{15}    Seeing and not perceiving [Mk 4:11-12]

Mk 4:11-12
The secret of the kingdom of God has been given to you. But to those on the outside everything is said in parables so that, “they may be ever seeing but never perceiving, and ever hearing but never understanding; otherwise they might turn and be forgiven!”


·         Does it mean that Jesus deliberately uses parables to explain truth so that the hearers cannot understand?


·         between the parable of the sower (seeds in four soils) and the explanation of that parable.

·         parallel in Mt 13:13; Lk 8:10; Isa 6:9


·         “Parable” from Greek “parabole” (meaning “a placing beside”) means a comparison or an illustration. It is commonly used in NT for illustrative stories that Jesus draws from nature and human life and serves as a means of teaching.

·         The saying is adapted from Isa 6:9. The question is: was Isaiah ordered to go and tell the people to pay no heed to what they heard, thus make it impossible for them to repent and so escape the destruction that would otherwise overtake them?

·         No, the verse does not express a desire that some would not understand. It is simply the result.

·         In Hebrew, there is a tendency to express a consequence as though it were a purpose.

·         Matthew uses the word “because” instead of “so that” and the difficulty of the saying is more easily understood.

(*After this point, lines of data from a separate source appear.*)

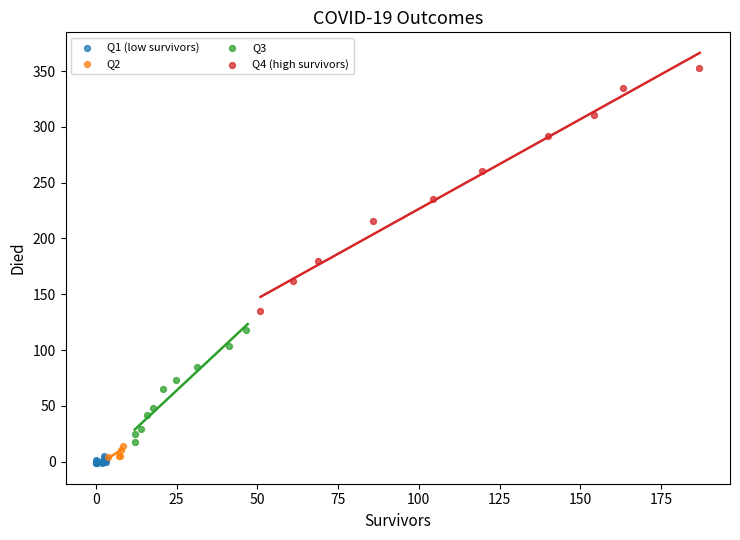

Which series has the widest spread of Y values?

Q4 (high survivors)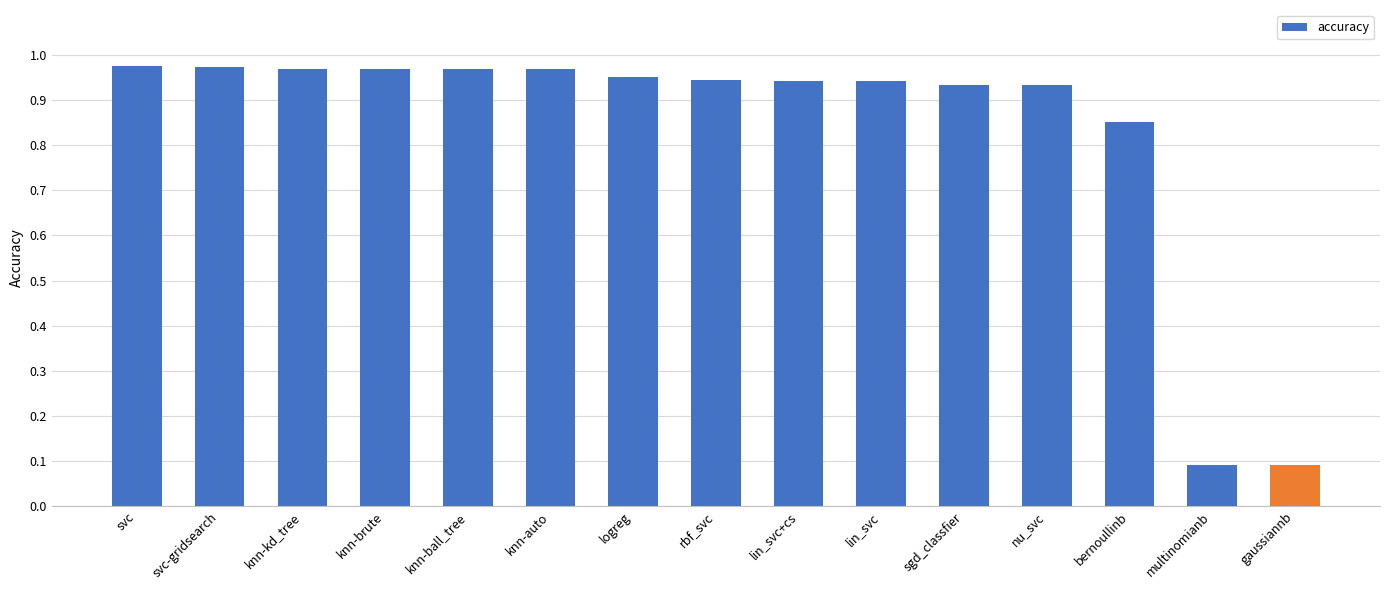

Is it true that the value at lin_svc+cs is 1.5?

False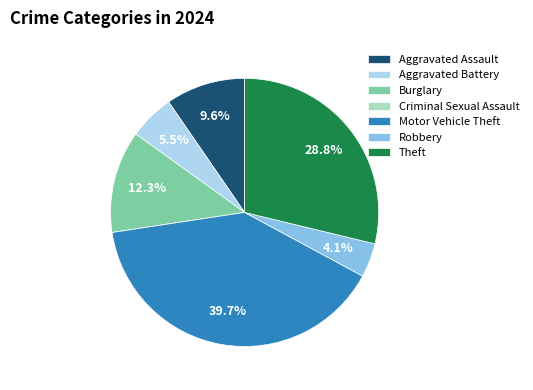

What is the largest slice in the pie chart?

Motor Vehicle Theft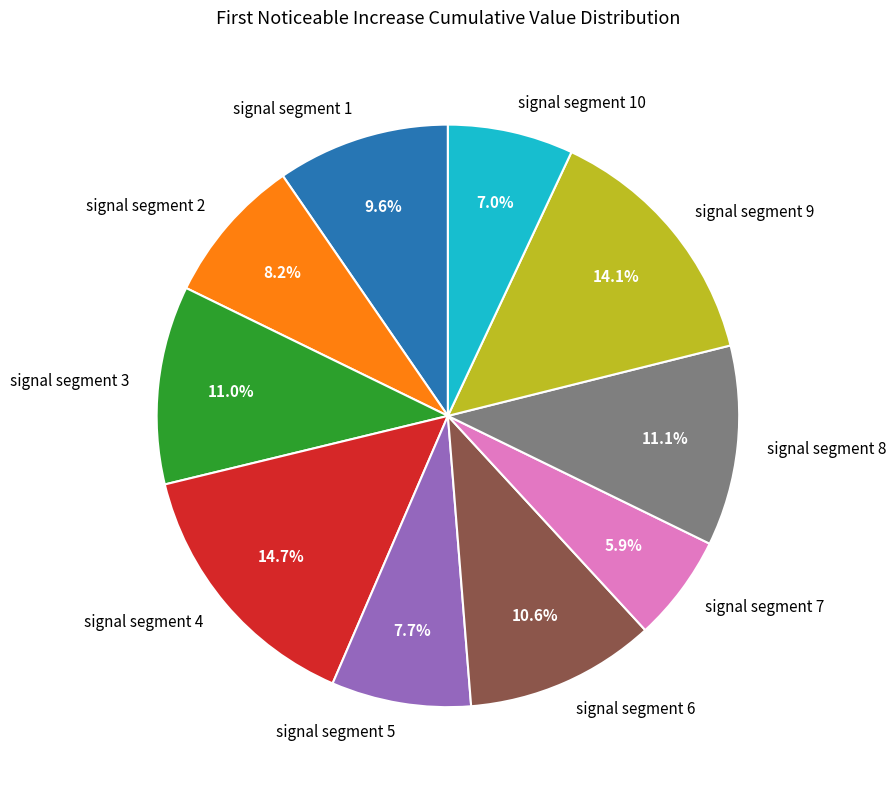

To the nearest percent, what is the difference between the largest and smallest slice percentages?

9%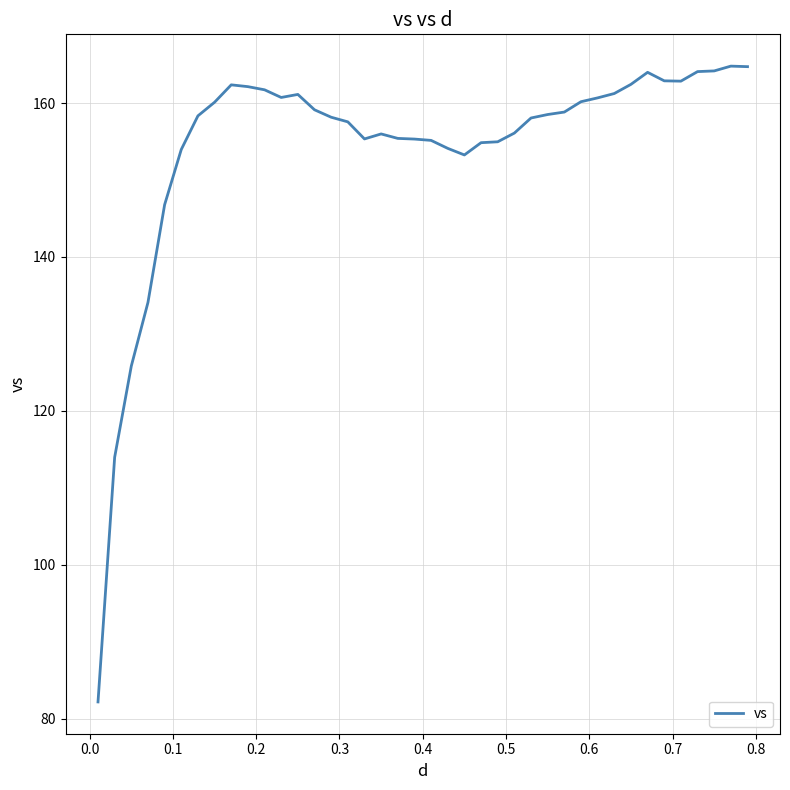

What is the minimum value shown in the chart?

82.2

·         Jesus compares His preaching to the prophecy of Isaiah: while it gained some disciples, it also exposed the hard-hearted resistance of many people to God’s warning and appeal.


·         While the gospel leads to salvation of many, it is also resisted by many others. We should not be discouraged because of the resistance. [more on this resistance in another passage in Mt 7:6 about throwing pearls to pigs]


{16}    Neither will I tell you [Mk 11:33]

Mk 11:33
Neither will I tell you by what authority I am doing these things. (exactly the same in Mt 21:27; Lk 20:8)


·         Why did Jesus refuse to give a straight answer and hide the source of His authority?


·         in Jerusalem during the Holy Week

·         answering the chief priests, the teachers of law and the elders (Mk 11:27‑33), probably those from the Sanhedrin

·         question on his act in the previous day of cleansing of the temple (Mk 11:15-17)


·         Cleansing of the temple is a prophetic action. Zec 14:21 “And on that day there will no longer be a merchant in the house of the Lord Almighty.” The outer court (court of the Gentiles) will become a house of prayer for all the nations.

·         Why did Jesus cleanse the temple while the activity is needed for sacrifices to God? The answer is in Mk 11:17b: “But you have made it a den of robbers.” — because the merchants were charging unfair prices.

·         They did not deserve to be told; nor did he need to tell them, since His miracles (prior to the cleansing of the temple) proved that God was with him. His action was already the answer.

·         Jesus tested them by another question about the baptism of John the Baptist.

·         Jesus in effect said to them, “If you cannot recognize divine authority when you see it in action, no amount of argument will convince you of its presence.”


·         Some people will demand the authority of truth itself, forgetting that truth is the highest authority.